* **Document**
"""
The parts marked with an asterisk (*) do not come with the standard SparkFun Inventor’s Kit but are available in the separate add-on kit.
• One SparkFun RedBoard (DEV-13975), Arduino Uno (DEV-11021), or another Arduino-compatible board
• One USB Mini-B cable (CAB-11301 or your board’s USB cable; not shown)
• One solderless breadboard (PRT-12002)
• One mini breadboard (PRT-12043*; not shown)
• One RGB LED, common cathode (COM-09264)
• Three 330 Ω resistors (COM-08377, or COM-11507 for a pack of 20)
• One 10 kΩ resistor (COM-08374, or COM-11508 for a pack of 20)
• One photoresistor (SEN-09088)
• Male-to-male jumper wires (PRT-11026)
• Short 4-inch male-to-male jumper wires (PRT-13870*)
• (Optional) Male-to-female jumper wires (PRT-09140*)
• (Optional) One 4 AA battery holder (PRT-09835*; not shown)
FIGURE 5-2: Components for the Night-Light
Other Materials and Tools
• Craft knife
• Metal ruler
• Glue (hot glue gun or craft glue)
• One sheet of cardstock (not cardboard), about 8.5 × 11 inches
• One sheet of white or translucent vellum, or standard copy paper, about 8.5 × 11 inches
• Enclosure template (see Figure 5-20 on page 144)
FIGURE 5-3: Recommended building materials for the Night-Light
You’ll be using two new components in this project: an LED that has three colors integrated into a single package, and a photoresistor. Let’s take a look at how these components work.
The RGB LED
If you’ve built any of the other projects in this book, then you already have experience with regular LEDs. The red, green, blue (RGB) LED shown in Figure 5-4 works very similarly. This LED is actually three LEDs in one package: one red, one green, and one blue. Each LED has its own positive (or anode) leg, but they all share a single negative (or cathode) leg, called the common cathode.
If you look closely at the LED in Figure 5-4, you’ll notice that the legs are all different lengths. With regular LEDs, the short leg is the negative leg, but with the RGB LED, the longest leg is the negative leg. The circuit diagram for this component is usually drawn like Figure 5-5. Notice that it shows three separate LEDs connected together, and they each share a single negative connection.
FIGURE 5-4: An RGB LED with a common cathode leg
FIGURE 5-5: Circuit diagram of an RGB LED
To figure out which positive leg is which color for this particular LED, orient the LED so that it looks like the one shown in Figure 5-5. In this orientation, the leftmost leg is the red positive leg. The next leg (the longest one) is the shared negative leg, and the last two legs are the green and blue positive legs, respectively.
"""
* **What this exercise asks**
#1 Restate word for word the passage of the Night-Light excerpt starting at "The parts marked" and ending at "jumper wires (PRT-13870*)".
#2 Update all of the records by replacing each occurrence of "brown line" with "brown segment", keeping everything else the same. Omit the pictures from your answer.
The Night-Light excerpt has no connection to the records.

* **Data in this exercise**
"""
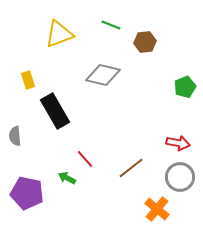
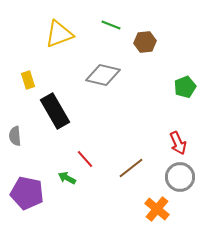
red arrow: rotated 55 degrees clockwise
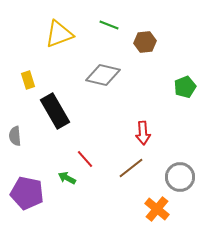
green line: moved 2 px left
red arrow: moved 35 px left, 10 px up; rotated 20 degrees clockwise
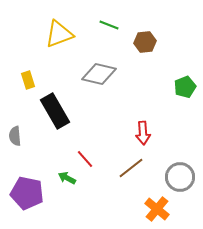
gray diamond: moved 4 px left, 1 px up
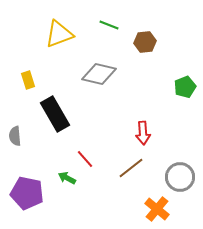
black rectangle: moved 3 px down
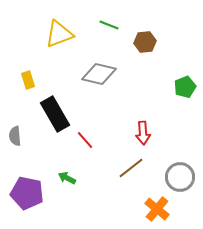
red line: moved 19 px up
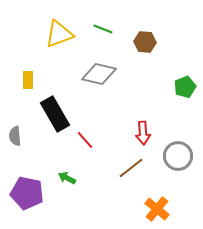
green line: moved 6 px left, 4 px down
brown hexagon: rotated 10 degrees clockwise
yellow rectangle: rotated 18 degrees clockwise
gray circle: moved 2 px left, 21 px up
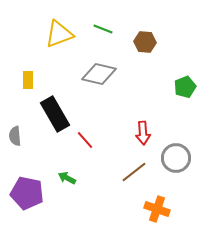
gray circle: moved 2 px left, 2 px down
brown line: moved 3 px right, 4 px down
orange cross: rotated 20 degrees counterclockwise
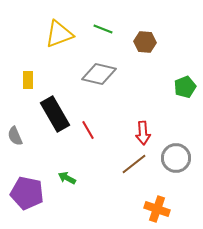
gray semicircle: rotated 18 degrees counterclockwise
red line: moved 3 px right, 10 px up; rotated 12 degrees clockwise
brown line: moved 8 px up
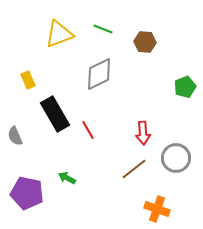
gray diamond: rotated 40 degrees counterclockwise
yellow rectangle: rotated 24 degrees counterclockwise
brown line: moved 5 px down
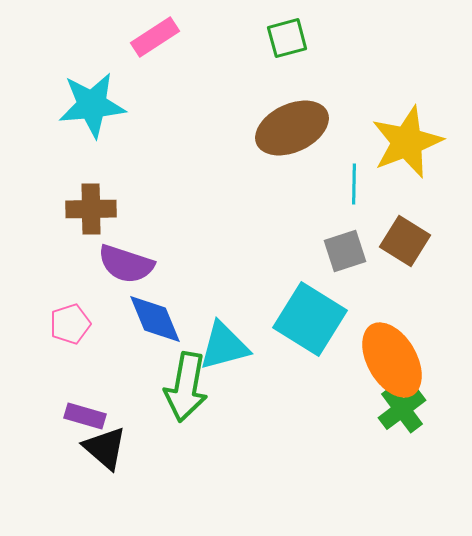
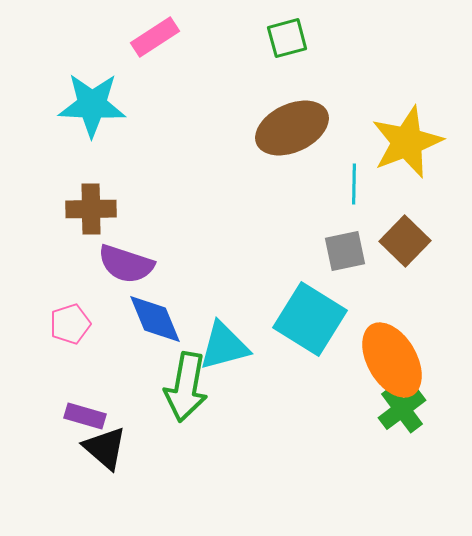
cyan star: rotated 8 degrees clockwise
brown square: rotated 12 degrees clockwise
gray square: rotated 6 degrees clockwise
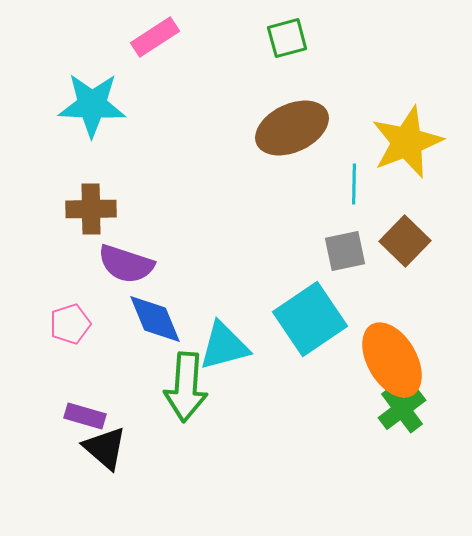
cyan square: rotated 24 degrees clockwise
green arrow: rotated 6 degrees counterclockwise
"""
* **Responses to the tasks**
#1
The parts marked with an asterisk (*) do not come with the standard SparkFun Inventor’s Kit but are available in the separate add-on kit.
• One SparkFun RedBoard (DEV-13975), Arduino Uno (DEV-11021), or another Arduino-compatible board
• One USB Mini-B cable (CAB-11301 or your board’s USB cable; not shown)
• One solderless breadboard (PRT-12002)
• One mini breadboard (PRT-12043*; not shown)
• One RGB LED, common cathode (COM-09264)
• Three 330 Ω resistors (COM-08377, or COM-11507 for a pack of 20)
• One 10 kΩ resistor (COM-08374, or COM-11508 for a pack of 20)
• One photoresistor (SEN-09088)
• Male-to-male jumper wires (PRT-11026)
• Short 4-inch male-to-male jumper wires (PRT-13870*)

#2
red arrow: rotated 55 degrees clockwise
green line: moved 2 px left
red arrow: moved 35 px left, 10 px up; rotated 20 degrees clockwise
gray diamond: moved 4 px left, 1 px up
black rectangle: moved 3 px down
red line: moved 19 px up
green line: moved 6 px left, 4 px down
brown hexagon: rotated 10 degrees clockwise
yellow rectangle: rotated 18 degrees clockwise
gray circle: moved 2 px left, 21 px up
gray circle: moved 2 px left, 2 px down
brown segment: moved 3 px right, 4 px down
orange cross: rotated 20 degrees counterclockwise
gray semicircle: rotated 18 degrees counterclockwise
red line: moved 3 px right, 10 px up; rotated 12 degrees clockwise
brown segment: moved 8 px up
gray diamond: rotated 40 degrees counterclockwise
yellow rectangle: rotated 24 degrees counterclockwise
brown segment: moved 5 px down
cyan star: rotated 8 degrees clockwise
brown square: rotated 12 degrees clockwise
gray square: rotated 6 degrees clockwise
cyan square: rotated 24 degrees clockwise
green arrow: rotated 6 degrees counterclockwise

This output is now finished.